FWIW M1 13" MBP 8GB base model, macOS 11.5.1, Cinebench R23; 30 minute run, ambient temp 26C, max temp 92C, max fan 4.5K RPM, max battery temp 32C, scored 7814 pts.
Screenshot 2021-08-02 at 09.05.26.png
Monitored by Macs Fan Control, fan set to Apple default setting, no additional boost.

Q-6
 

jdb8167

macrumors 601
Nov 17, 2008
4,820
4,542
TBH I think that you would have to be literally hammering both CPU & GPU continuously before you would see any throttling tendency if at all with the M1 MBP. Even with the 30 minute run with Cinebench R23 the fan still has a good deal of headroom for additional cooling.

FWIW M1 13" MBP 8GB base model, macOS 11.5.1, Cinebench R23; 30 minute run, ambient temp 26C, max temp 92C, max fan 4.5K RPM, max battery temp 32C, scored 7814 pts.
Screenshot 2021-08-02 at 09.05.26.png
Monitored by Macs Fan Control, fan set to Apple default setting, no additional boost.

Q-6
I’d be curious to know if you run both Cinebench and a graphics benchmark like 3DMark Wild Life Extreme simultaneously if you see any throttling on the M1 MacBook Pro. I’ve run both along with the command line powermetrics tool and see some pretty extreme throttling on the M1 MacBook Air but that is to be expected.

#####

• **Things to do**
A: Reproduce, word for word, the stretch of the M1 MacBook Pro forum thread from "macrumors 601" through "for additional cooling.".
B: List every temperature reading reported in the M1 MacBook Pro forum thread, with the label each one has.
C: Write the next part of the M1 MacBook Pro forum thread, picking up after its final sentence.
The material after this point has no connection to the forum thread on M1 MacBook Pro throttling.

• **Material provided**
#####

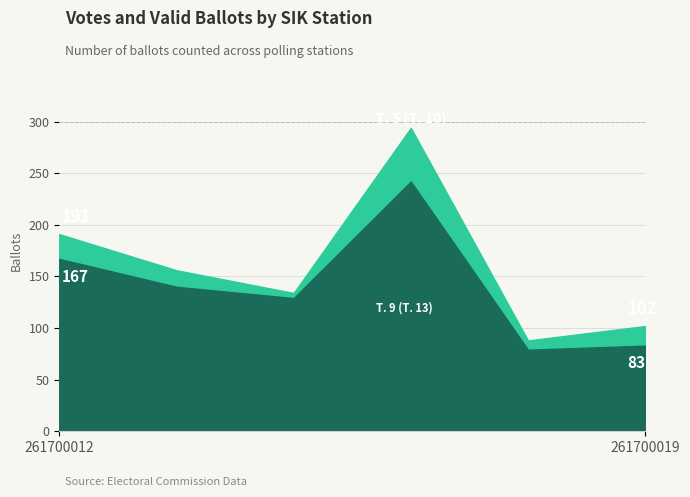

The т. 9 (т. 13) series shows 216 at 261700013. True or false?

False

#####

• **Answers for the exercise**
A:
macrumors 601
Nov 17, 2008
4,820
4,542
TBH I think that you would have to be literally hammering both CPU & GPU continuously before you would see any throttling tendency if at all with the M1 MBP. Even with the 30 minute run with Cinebench R23 the fan still has a good deal of headroom for additional cooling.

B:
- Ambient temp: 26C
- Max temp: 92C
- Max battery temp: 32C

C:
 

Queen6

macrumors G4
I’d be curious to know if you run both Cinebench and a graphics benchmark like 3DMark Wild Life Extreme simultaneously if you see any throttling on the M1 MacBook Pro. I’ve run both along with the command line powermetrics tool and see some pretty extreme throttling on the M1 MacBook Air but that is to be expected.
I've not tried I may, that said I don't see it being a very likely scenario. The fan has a lot more headroom with a maximum of 7K RPM. Just looking at the M1 MBP under full load Apple seem to want the SOC to top out at 90C as the cooling system reacts rapidly to bring temps down to 90C then reduce the fan speed.

Q-6
 

pshufd

macrumors G4
Oct 24, 2013
10,086
14,535
New Hampshire
I ran some video transcoding on my M1 mini and it was using 600%+ CPU for 7 minutes. I didn't hear the fan at all. I didn't detect any heat coming from the mini either. The trial period on the temperature monitor program I was using expired a while ago. I don't feel that I need a temperature monitor with this thing. I think that the highest temperature that I saw on it was 37 degrees.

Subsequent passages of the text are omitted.